Pipeline from oilsands to Arctic is feasible: Alberta study
Report says small-scale shipping using trains and barges could begin as early as next summer
Sending oilsands bitumen north through N.W.T. to a port in the Arctic is feasible, according to a study commissioned last year by Alberta.
Dubbed the Arctic Gateway Pipeline, the proposed link would ship bitumen along the Mackenzie Valley to a port in Tuktoyaktuk, N.W.T.
It says shipping of bitumen through Tuktoyaktuk could start as early as next summer, using freight trains to Hay River, N.W.T., then barges the rest of the way down the Mackenzie River and on to Tuktoyaktuk.

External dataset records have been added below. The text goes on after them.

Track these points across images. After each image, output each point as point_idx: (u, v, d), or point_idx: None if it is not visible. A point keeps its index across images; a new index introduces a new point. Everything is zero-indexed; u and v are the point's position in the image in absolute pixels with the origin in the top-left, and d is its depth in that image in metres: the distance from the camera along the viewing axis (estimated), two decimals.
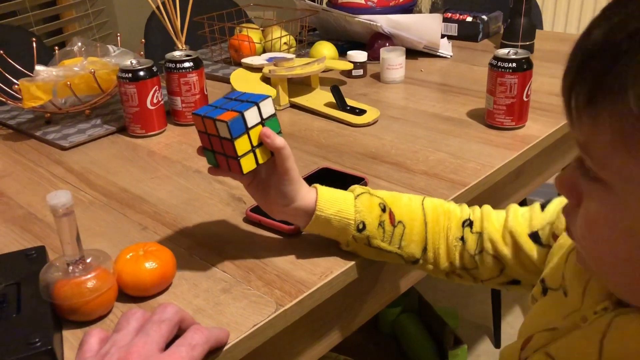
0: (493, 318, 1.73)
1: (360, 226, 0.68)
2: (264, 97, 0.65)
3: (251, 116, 0.63)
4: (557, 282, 0.55)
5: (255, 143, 0.64)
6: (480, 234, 0.70)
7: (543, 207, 0.68)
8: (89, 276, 0.61)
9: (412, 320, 1.58)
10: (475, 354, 1.72)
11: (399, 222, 0.70)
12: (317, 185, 0.70)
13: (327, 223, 0.69)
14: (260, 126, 0.64)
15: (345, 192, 0.71)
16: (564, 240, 0.60)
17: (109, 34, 2.26)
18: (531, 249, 0.66)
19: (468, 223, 0.71)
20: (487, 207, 0.73)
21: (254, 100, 0.64)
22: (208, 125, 0.64)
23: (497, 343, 1.74)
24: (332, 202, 0.69)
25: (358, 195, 0.70)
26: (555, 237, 0.63)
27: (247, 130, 0.63)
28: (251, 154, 0.64)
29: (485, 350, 1.73)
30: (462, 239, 0.71)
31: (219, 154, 0.66)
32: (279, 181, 0.66)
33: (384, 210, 0.70)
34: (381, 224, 0.69)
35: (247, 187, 0.69)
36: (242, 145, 0.63)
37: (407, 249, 0.71)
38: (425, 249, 0.71)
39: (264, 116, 0.64)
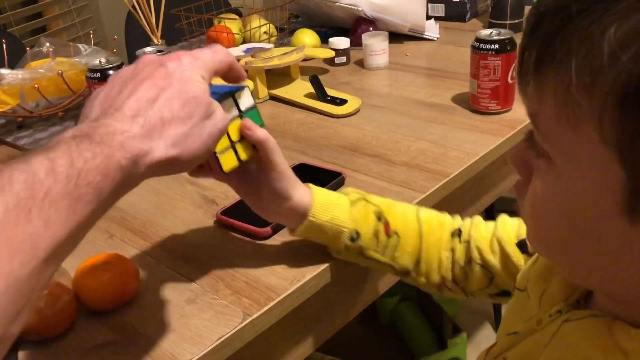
0: (493, 303, 1.70)
1: (354, 235, 0.65)
2: (240, 88, 0.59)
3: (226, 109, 0.58)
4: (523, 283, 0.52)
5: (235, 138, 0.58)
6: (467, 243, 0.67)
7: None
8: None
9: (410, 310, 1.55)
10: (476, 341, 1.69)
11: (394, 232, 0.67)
12: (312, 187, 0.65)
13: (320, 230, 0.64)
14: (238, 119, 0.59)
15: (341, 197, 0.66)
16: None
17: (93, 30, 2.22)
18: (518, 258, 0.63)
19: (457, 233, 0.68)
20: (477, 217, 0.70)
21: (232, 90, 0.58)
22: None
23: (497, 329, 1.71)
24: (326, 207, 0.64)
25: (354, 202, 0.66)
26: None
27: None
28: (231, 151, 0.59)
29: (486, 337, 1.70)
30: (452, 250, 0.68)
31: None
32: (269, 178, 0.61)
33: (379, 219, 0.66)
34: (376, 234, 0.65)
35: (237, 190, 0.65)
36: (232, 133, 0.58)
37: (400, 260, 0.67)
38: (418, 262, 0.68)
39: (242, 108, 0.59)
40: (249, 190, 0.64)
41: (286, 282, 0.65)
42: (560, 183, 0.36)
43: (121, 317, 0.62)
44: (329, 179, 0.82)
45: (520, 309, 0.51)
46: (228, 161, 0.58)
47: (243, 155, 0.59)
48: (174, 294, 0.65)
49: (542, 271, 0.50)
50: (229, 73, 0.54)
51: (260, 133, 0.59)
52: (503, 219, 0.67)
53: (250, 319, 0.60)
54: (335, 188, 0.82)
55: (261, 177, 0.62)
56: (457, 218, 0.71)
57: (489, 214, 1.73)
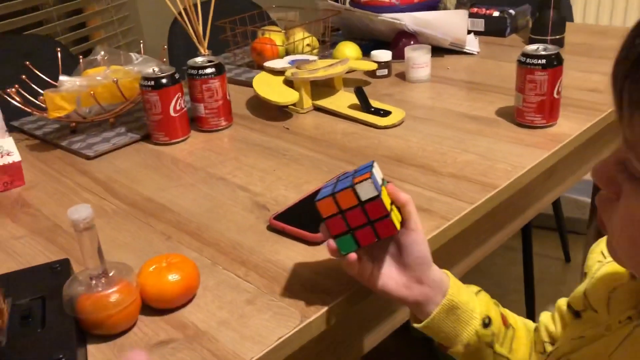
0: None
1: (487, 321, 0.64)
2: (372, 162, 0.62)
3: (376, 176, 0.60)
4: (580, 303, 0.53)
5: (389, 207, 0.60)
6: (537, 329, 0.71)
7: None
8: (111, 290, 0.60)
9: None
10: None
11: (510, 324, 0.68)
12: (444, 270, 0.65)
13: (453, 312, 0.63)
14: (384, 188, 0.61)
15: (463, 285, 0.67)
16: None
17: (134, 40, 2.28)
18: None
19: (535, 328, 0.72)
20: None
21: (368, 165, 0.61)
22: (342, 199, 0.59)
23: None
24: (459, 288, 0.64)
25: (477, 292, 0.67)
26: None
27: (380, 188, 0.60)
28: (392, 213, 0.60)
29: None
30: (534, 342, 0.71)
31: (360, 229, 0.60)
32: (411, 241, 0.61)
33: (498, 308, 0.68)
34: (499, 324, 0.66)
35: (367, 280, 0.62)
36: (386, 199, 0.59)
37: (517, 352, 0.67)
38: (530, 355, 0.69)
39: (379, 180, 0.61)
40: (383, 272, 0.62)
41: (340, 286, 0.67)
42: None
43: (182, 316, 0.64)
44: None
45: (587, 323, 0.52)
46: (396, 220, 0.60)
47: (398, 218, 0.61)
48: (232, 294, 0.67)
49: (600, 283, 0.51)
50: None
51: (405, 196, 0.60)
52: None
53: (307, 320, 0.62)
54: None
55: (402, 245, 0.61)
56: None
57: (525, 231, 1.72)
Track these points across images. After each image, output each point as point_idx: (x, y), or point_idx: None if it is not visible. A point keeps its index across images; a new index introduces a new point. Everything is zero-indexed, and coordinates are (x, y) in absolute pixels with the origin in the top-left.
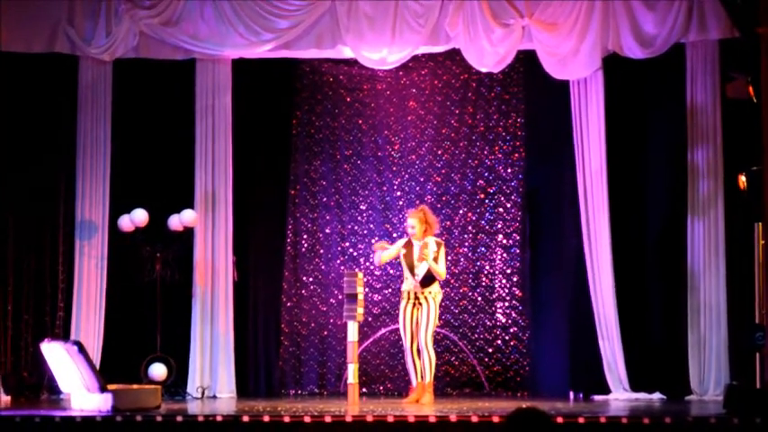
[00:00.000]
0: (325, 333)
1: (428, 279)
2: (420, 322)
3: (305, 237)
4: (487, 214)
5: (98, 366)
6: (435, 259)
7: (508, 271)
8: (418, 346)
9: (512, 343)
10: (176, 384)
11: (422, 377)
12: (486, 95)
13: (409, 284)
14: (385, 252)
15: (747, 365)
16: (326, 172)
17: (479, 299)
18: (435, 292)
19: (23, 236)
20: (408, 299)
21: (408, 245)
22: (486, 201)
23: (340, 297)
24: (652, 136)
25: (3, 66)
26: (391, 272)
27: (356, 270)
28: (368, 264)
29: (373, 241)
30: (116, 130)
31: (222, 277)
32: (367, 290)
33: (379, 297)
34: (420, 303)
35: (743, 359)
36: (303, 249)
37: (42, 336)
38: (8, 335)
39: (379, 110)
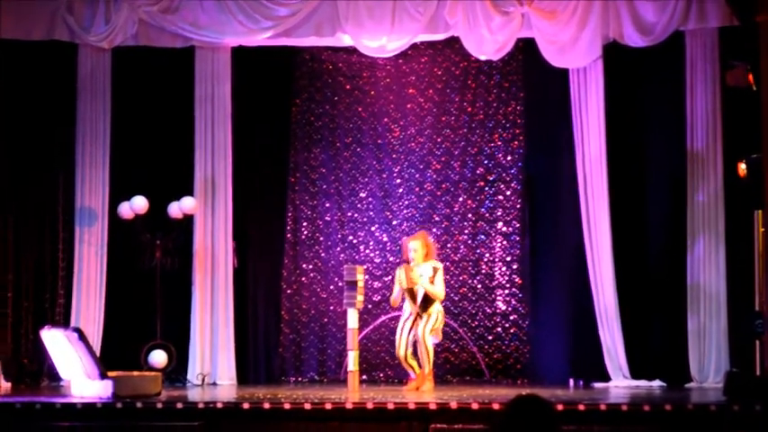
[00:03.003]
0: (326, 320)
1: (426, 302)
2: (419, 327)
3: (305, 224)
4: (487, 202)
5: (98, 353)
6: (432, 281)
7: (508, 258)
8: (415, 336)
9: (512, 330)
10: (176, 371)
11: (421, 367)
12: (486, 83)
13: (411, 307)
14: (394, 295)
15: (747, 352)
16: (326, 159)
17: (479, 286)
18: (437, 311)
19: (23, 223)
20: (410, 315)
21: (407, 272)
22: (486, 188)
23: (340, 284)
24: (652, 124)
25: (2, 53)
26: (391, 259)
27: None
28: (367, 251)
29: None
30: (115, 118)
31: (222, 264)
32: (367, 277)
33: (380, 284)
34: (421, 318)
35: (743, 346)
36: (303, 237)
37: (42, 323)
38: (8, 322)
39: (378, 97)
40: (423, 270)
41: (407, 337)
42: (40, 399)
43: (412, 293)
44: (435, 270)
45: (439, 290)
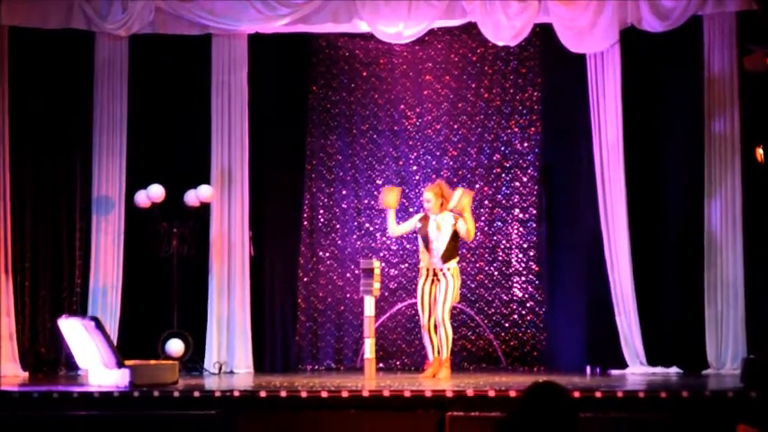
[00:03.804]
0: (342, 308)
1: (446, 255)
2: (438, 298)
3: (321, 212)
4: (504, 188)
5: (115, 342)
6: (456, 231)
7: (525, 245)
8: (435, 321)
9: (528, 318)
10: (193, 360)
11: (438, 352)
12: (503, 69)
13: (426, 261)
14: (401, 225)
15: (765, 339)
16: (342, 146)
17: (496, 273)
18: (454, 268)
19: (40, 212)
20: (427, 276)
21: (424, 219)
22: (503, 175)
23: (357, 272)
24: (669, 109)
25: (19, 42)
26: (408, 246)
27: (373, 258)
28: (384, 239)
29: (383, 190)
30: (132, 106)
31: (239, 253)
32: (383, 265)
33: (396, 272)
34: (438, 280)
35: (760, 333)
36: (319, 224)
37: (60, 312)
38: (26, 311)
39: (395, 84)
40: (443, 219)
41: (429, 304)
42: (57, 388)
43: (427, 241)
44: (456, 218)
45: (471, 224)
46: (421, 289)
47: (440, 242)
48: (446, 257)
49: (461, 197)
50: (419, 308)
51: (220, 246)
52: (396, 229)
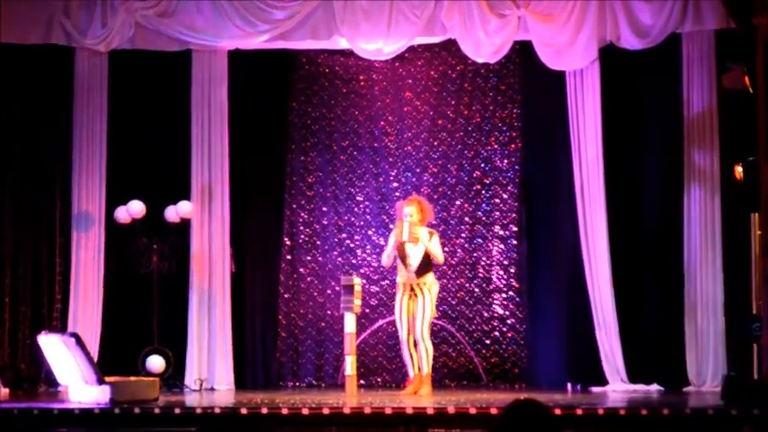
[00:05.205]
0: (323, 325)
1: (422, 269)
2: (416, 314)
3: (302, 228)
4: (484, 205)
5: (96, 358)
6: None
7: (505, 262)
8: (415, 337)
9: (509, 334)
10: (174, 376)
11: (419, 369)
12: (483, 86)
13: (403, 276)
14: (387, 250)
15: (745, 356)
16: (323, 163)
17: (476, 290)
18: (431, 282)
19: (20, 227)
20: (404, 290)
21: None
22: (483, 192)
23: (337, 288)
24: (648, 126)
25: None
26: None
27: (354, 275)
28: (365, 255)
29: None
30: (112, 122)
31: (219, 269)
32: (364, 281)
33: (377, 288)
34: (416, 295)
35: (740, 350)
36: (300, 241)
37: (40, 328)
38: (5, 327)
39: (375, 101)
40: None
41: (407, 319)
42: (37, 404)
43: (404, 255)
44: (431, 234)
45: (439, 253)
46: (399, 303)
47: (415, 257)
48: (421, 271)
49: (409, 230)
50: (398, 323)
51: (201, 262)
52: (386, 256)
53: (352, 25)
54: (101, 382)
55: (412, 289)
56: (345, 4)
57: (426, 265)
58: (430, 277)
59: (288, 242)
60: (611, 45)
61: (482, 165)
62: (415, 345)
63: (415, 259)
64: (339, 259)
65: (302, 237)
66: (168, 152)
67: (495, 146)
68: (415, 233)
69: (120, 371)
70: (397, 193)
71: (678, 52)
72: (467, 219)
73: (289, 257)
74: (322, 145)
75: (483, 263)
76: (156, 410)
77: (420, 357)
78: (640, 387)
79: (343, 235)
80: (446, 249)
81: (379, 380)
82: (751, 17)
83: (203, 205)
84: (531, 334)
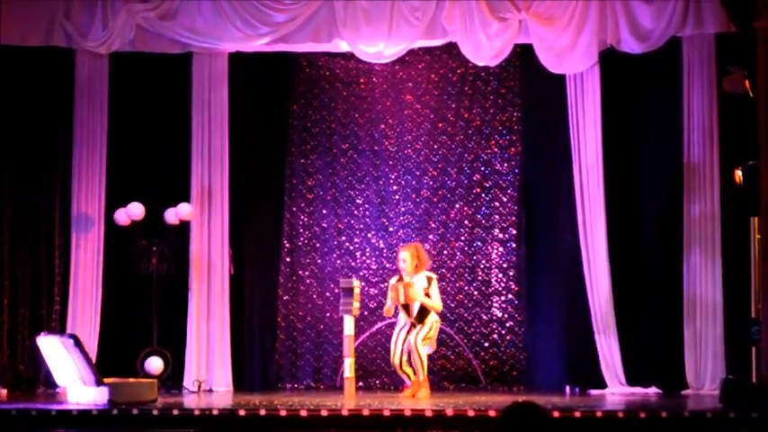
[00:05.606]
0: (322, 327)
1: (423, 314)
2: (412, 337)
3: (301, 230)
4: (483, 208)
5: (94, 360)
6: (427, 294)
7: (504, 265)
8: (408, 347)
9: (508, 337)
10: (172, 378)
11: (415, 374)
12: (483, 89)
13: (404, 317)
14: (387, 304)
15: (743, 360)
16: (323, 166)
17: (475, 293)
18: (433, 320)
19: (20, 229)
20: (404, 325)
21: (397, 284)
22: (483, 195)
23: (336, 291)
24: (648, 130)
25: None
26: (387, 266)
27: (353, 277)
28: (364, 258)
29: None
30: (112, 124)
31: (218, 271)
32: (363, 284)
33: (376, 291)
34: (415, 327)
35: (739, 353)
36: (300, 243)
37: (38, 329)
38: (4, 328)
39: (375, 104)
40: (416, 280)
41: (402, 346)
42: (36, 405)
43: (407, 307)
44: (429, 280)
45: (436, 302)
46: (396, 333)
47: (415, 305)
48: (422, 317)
49: (405, 293)
50: (392, 346)
51: (200, 264)
52: (387, 310)
53: (352, 28)
54: (99, 383)
55: (413, 324)
56: (346, 8)
57: (426, 310)
58: (432, 316)
59: (287, 245)
60: (611, 49)
61: (482, 168)
62: (408, 360)
63: (414, 309)
64: (338, 262)
65: (302, 239)
66: (168, 154)
67: (496, 149)
68: (411, 295)
69: (118, 372)
70: (397, 196)
71: (678, 56)
72: (466, 222)
73: (288, 260)
74: (322, 148)
75: (482, 266)
76: (155, 412)
77: (415, 366)
78: (639, 390)
79: (343, 238)
80: (445, 252)
81: (377, 382)
82: (751, 21)
83: (202, 207)
84: (529, 337)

N.W.T. Premier Bob McLeod said he is happy with the study's findings.
"The report lays out a number of options," he said. "We can start on a smaller scale, and eventually advance to where the report indicates the best option is a pipeline to the coast."
He added it would reduce the cost of developing the Northwest Territories' oil and gas resources.
Energy analyst Doug Matthews said there are drawbacks to a small-scale plan.
"The more times you have to handle a commodity like oil and move it from one mode of transportation, say rail, to another, to a barge or to an off-shore tanker, the more things can go wrong," he said.
The report admits the plan would require construction of both a pipeline and a port, but points out Alberta companies would be in line to profit from such construction projects in N.W.T., where construction in other jurisdictions such as B.C. or the U.S. would more likely to go to local firms.
It also acknowledges shipping from Tuktoyaktuk would likely be seasonal, and oil flowing north would have to be stored in the community over the winter.